CS: What is the connection between spirituality and food for you?
JM: In a Hindu context, which is what I was born and raised in, every bit of food that arrives on a plate in front of you is some sort of spiritual blessing. But the magic came together for me when I was working in the kitchen at the ashram. We sat barefoot on the floor because the kitchen is considered a sacred space. We chopped vegetables in our lap. There was nothing formal or professional about any of this. I remember so clearly watching the way emotion actually imbued itself into the food.
CS: Your first full-time chef job was at The Stop Community Food Centre in Toronto, making lunches for people who didn’t have access to good, wholesome, nutritious food. What inspired you to work in community food security from the get-go?
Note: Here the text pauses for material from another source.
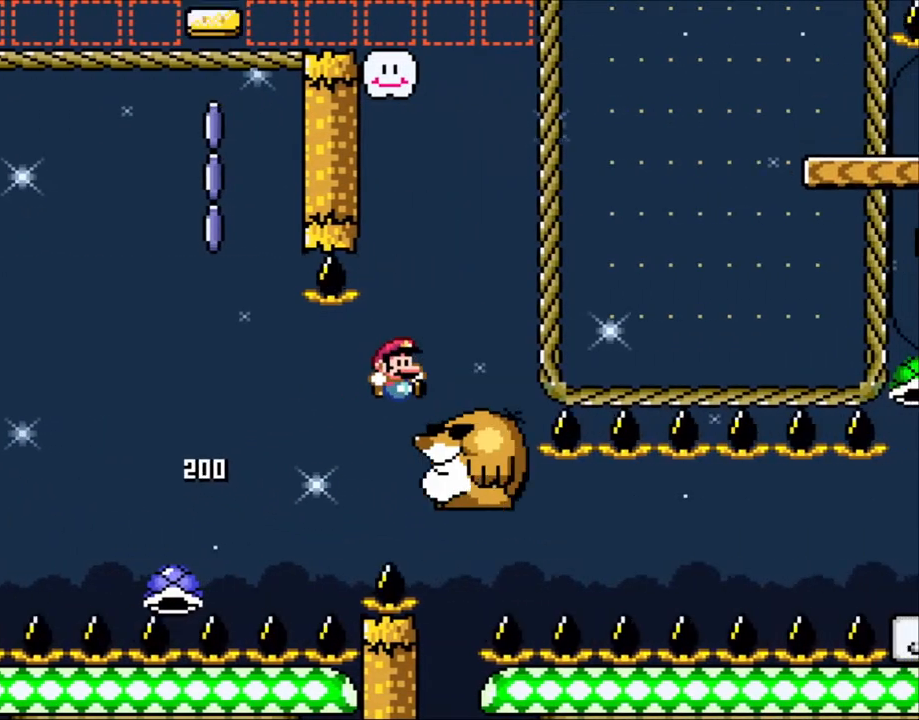
{"buttons": ["Y"], "events": [[300, "B", "up"], [300, "DPAD_RIGHT", "up"], [350, "DPAD_LEFT", "down"], [483, "DPAD_LEFT", "up"]]}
JM: My heart leanings have always been toward community and people. For every vision of a restaurant that I ever had, both my dad and one of my uncles would be like, “Honey, you don’t want a restaurant. You want to open a soup kitchen.” When I was presented with the chance to take a job at The Stop, I said to myself: whatever happens, you’re going to figure out a way to be the best chef that you can be. The way I cook doesn’t have to be informed by how much people are paying for the food, because the financial transaction is the least meaningful element.
Food has much more power than we’re giving it. We could actually nurture these folks with the food we serve to support the best version of themselves walking out the doors.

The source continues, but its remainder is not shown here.